Quer seja o desafio administrativo de simplesmente descobrir por que algo foi retirado do ar ou a razão política que deixa as pessoas sem informações sobre o que aconteceu com suas manifestações on-line, empresas de tecnologia podem ajudar institucionalizando a transparência pelo menos para os usuários encontrarem o que aconteceu com seus conteúdos.

Às vezes pode parecer um protesto sem fim, mas temos que continuar nos manifestando, levantando nossas vozes, diz Wessenauer. “É um clichê, mas o silêncio foi o que favoreceu os nazistas”. Martins acha difícil encontrar otimismo, embora ela tente não ver as coisas como sendo binárias. “Eu estou preocupada com a democracia no Brasil e, mesmo que a mantenhamos, como podemos seguir em frente?
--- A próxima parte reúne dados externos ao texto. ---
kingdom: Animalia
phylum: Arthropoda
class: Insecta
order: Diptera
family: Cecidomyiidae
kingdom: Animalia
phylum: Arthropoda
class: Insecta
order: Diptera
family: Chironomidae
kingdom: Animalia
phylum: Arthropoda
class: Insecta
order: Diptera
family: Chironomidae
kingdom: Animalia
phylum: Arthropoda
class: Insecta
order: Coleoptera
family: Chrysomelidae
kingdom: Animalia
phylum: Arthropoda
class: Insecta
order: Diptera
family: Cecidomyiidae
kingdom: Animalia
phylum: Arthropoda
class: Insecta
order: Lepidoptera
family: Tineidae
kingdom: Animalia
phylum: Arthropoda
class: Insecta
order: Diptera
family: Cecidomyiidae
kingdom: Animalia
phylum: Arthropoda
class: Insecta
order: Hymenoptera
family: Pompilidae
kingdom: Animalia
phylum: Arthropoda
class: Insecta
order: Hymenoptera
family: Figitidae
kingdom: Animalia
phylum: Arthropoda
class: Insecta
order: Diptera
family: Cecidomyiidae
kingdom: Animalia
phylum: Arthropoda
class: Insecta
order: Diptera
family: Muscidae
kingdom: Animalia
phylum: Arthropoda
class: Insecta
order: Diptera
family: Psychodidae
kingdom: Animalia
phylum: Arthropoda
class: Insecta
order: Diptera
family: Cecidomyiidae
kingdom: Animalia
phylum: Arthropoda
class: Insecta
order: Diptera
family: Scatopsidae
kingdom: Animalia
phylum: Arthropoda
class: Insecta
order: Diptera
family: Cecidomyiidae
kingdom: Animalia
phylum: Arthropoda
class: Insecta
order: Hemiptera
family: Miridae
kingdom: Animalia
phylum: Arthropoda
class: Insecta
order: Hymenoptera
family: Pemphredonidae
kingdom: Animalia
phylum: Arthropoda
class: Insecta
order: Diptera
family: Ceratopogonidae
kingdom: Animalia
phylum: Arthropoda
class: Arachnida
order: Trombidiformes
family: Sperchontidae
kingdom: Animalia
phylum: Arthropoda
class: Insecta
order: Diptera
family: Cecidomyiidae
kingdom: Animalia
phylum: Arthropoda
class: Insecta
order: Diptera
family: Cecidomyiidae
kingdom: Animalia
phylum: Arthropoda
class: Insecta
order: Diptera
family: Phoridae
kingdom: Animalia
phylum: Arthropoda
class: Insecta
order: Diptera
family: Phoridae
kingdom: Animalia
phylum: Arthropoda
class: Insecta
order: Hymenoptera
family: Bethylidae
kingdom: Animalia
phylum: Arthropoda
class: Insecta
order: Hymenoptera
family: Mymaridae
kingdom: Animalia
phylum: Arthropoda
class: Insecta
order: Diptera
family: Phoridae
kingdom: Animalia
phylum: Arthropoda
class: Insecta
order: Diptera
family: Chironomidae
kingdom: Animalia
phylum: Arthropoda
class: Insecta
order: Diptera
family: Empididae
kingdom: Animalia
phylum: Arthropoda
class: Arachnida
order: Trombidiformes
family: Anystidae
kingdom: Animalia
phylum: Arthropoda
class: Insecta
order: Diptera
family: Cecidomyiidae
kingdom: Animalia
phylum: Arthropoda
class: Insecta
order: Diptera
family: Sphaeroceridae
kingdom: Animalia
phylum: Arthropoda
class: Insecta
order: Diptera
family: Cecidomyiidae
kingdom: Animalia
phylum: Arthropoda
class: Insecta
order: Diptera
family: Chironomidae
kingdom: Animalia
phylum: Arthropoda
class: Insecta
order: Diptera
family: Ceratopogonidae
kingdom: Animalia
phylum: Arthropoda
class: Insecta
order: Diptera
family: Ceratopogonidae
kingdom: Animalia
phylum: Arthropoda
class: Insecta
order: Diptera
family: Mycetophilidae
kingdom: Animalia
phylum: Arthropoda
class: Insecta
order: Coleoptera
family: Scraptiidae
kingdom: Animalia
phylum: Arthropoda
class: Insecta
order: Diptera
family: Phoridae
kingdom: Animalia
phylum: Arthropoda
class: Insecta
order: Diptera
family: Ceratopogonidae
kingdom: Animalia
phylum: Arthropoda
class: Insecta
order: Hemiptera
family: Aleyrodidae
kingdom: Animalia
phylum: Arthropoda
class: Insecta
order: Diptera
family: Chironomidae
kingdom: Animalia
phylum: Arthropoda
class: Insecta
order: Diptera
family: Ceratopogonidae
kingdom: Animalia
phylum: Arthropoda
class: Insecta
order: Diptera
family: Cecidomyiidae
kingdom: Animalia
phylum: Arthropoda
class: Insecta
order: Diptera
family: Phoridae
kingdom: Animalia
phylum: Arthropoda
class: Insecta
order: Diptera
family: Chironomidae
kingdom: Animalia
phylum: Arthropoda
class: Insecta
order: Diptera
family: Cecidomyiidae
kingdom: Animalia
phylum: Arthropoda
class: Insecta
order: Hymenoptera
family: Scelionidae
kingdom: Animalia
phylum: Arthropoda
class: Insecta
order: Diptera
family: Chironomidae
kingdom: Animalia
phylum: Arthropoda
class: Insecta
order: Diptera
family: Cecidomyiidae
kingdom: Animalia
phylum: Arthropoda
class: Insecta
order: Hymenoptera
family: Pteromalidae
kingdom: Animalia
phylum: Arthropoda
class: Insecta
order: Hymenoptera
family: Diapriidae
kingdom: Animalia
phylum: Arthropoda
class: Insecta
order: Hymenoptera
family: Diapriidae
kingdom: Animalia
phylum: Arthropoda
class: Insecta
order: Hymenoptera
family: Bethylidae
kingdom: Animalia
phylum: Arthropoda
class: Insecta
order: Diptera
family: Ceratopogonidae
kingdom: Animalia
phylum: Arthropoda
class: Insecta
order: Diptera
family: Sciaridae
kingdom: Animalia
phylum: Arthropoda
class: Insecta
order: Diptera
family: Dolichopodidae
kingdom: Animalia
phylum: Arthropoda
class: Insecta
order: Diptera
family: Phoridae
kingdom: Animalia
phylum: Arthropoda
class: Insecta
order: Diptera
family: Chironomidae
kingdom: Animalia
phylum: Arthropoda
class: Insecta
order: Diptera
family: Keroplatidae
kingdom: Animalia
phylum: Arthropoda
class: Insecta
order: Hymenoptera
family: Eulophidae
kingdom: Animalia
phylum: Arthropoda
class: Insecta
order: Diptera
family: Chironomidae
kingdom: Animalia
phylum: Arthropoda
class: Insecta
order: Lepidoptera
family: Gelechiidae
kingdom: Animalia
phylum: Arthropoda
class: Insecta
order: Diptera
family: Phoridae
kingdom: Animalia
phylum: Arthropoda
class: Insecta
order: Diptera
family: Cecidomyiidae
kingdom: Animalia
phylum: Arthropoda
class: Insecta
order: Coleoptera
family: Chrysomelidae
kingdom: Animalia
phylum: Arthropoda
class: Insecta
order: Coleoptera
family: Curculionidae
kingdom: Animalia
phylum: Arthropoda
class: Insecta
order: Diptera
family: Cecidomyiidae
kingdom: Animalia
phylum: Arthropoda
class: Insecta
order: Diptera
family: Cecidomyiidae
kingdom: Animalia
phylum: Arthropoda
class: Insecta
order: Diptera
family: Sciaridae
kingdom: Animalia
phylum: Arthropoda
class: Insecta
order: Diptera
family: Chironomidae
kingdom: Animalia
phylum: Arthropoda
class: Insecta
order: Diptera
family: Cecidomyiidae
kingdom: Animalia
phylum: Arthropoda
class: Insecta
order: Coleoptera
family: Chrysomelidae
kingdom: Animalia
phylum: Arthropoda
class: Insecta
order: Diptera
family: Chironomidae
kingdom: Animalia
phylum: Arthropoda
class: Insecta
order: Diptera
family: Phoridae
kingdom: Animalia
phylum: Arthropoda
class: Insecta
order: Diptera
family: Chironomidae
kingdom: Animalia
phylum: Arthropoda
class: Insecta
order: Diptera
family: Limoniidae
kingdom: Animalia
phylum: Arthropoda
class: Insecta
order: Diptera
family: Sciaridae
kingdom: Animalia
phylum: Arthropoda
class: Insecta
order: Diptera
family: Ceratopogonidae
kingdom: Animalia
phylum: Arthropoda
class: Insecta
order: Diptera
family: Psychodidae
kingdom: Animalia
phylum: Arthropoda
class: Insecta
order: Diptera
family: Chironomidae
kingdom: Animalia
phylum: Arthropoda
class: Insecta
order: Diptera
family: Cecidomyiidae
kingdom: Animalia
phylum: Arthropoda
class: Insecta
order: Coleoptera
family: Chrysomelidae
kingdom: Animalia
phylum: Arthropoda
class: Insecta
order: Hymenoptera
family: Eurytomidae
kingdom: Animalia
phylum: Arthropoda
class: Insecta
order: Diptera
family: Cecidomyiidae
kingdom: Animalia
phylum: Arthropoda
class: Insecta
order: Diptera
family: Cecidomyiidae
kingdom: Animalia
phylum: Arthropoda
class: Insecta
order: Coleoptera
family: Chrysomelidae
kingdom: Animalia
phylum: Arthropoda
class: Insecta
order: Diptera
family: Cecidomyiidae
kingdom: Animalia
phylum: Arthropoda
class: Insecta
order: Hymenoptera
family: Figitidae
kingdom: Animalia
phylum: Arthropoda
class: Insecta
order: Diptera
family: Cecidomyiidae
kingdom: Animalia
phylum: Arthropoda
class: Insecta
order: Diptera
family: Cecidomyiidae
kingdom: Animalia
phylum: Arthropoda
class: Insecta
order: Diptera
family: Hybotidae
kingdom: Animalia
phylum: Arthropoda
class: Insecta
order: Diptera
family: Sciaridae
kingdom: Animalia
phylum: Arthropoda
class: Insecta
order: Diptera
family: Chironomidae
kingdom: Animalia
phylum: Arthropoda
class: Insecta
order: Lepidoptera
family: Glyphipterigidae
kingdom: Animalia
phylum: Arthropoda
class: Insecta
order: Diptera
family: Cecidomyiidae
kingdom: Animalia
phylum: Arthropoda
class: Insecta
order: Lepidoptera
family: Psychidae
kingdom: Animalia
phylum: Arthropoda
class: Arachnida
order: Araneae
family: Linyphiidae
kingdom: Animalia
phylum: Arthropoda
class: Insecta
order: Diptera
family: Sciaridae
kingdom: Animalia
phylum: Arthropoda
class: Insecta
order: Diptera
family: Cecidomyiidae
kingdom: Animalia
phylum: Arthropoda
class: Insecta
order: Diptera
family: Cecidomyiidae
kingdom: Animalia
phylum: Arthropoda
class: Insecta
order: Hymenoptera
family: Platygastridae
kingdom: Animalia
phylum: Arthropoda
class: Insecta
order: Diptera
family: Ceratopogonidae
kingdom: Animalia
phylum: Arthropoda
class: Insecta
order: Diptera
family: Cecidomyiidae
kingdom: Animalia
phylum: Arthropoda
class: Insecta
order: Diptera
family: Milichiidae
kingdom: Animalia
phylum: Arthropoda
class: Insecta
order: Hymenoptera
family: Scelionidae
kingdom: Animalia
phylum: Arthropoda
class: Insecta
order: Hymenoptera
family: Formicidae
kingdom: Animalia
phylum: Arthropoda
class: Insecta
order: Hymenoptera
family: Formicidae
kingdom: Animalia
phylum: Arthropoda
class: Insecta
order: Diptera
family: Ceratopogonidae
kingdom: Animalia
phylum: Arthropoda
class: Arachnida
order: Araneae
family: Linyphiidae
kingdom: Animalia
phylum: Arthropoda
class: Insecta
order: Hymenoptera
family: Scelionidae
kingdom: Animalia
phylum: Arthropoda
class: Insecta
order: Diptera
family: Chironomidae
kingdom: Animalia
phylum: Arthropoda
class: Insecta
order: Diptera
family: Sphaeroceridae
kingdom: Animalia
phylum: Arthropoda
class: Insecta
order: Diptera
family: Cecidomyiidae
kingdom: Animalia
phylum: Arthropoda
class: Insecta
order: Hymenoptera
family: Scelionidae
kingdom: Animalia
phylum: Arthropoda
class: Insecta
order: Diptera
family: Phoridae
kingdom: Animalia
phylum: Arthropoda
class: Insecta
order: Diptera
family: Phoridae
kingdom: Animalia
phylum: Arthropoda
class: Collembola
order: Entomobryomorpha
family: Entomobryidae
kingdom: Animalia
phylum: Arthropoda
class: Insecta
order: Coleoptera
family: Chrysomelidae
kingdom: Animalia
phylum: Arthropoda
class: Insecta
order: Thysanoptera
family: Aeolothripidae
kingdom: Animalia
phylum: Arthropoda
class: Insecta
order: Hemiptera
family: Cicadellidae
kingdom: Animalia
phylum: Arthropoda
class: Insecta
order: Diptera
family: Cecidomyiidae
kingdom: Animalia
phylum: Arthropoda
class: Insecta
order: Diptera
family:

Como jornalista, posso orientar as pessoas sobre o que está em jogo”. Alok, apesar de seu ceticismo em relação às tecnologias, é o mais otimista, dizendo que raramente perguntamos, “O que pode ser construído?”. Nem tudo precisa de vastos recursos; não há problema em começar aos poucos. “Podemos construir instituições e governos melhores? Porque, de fato, a governança é ascendente, não é descendente”. O que precisamos fazer é permanecer alerta, informar e construir melhor.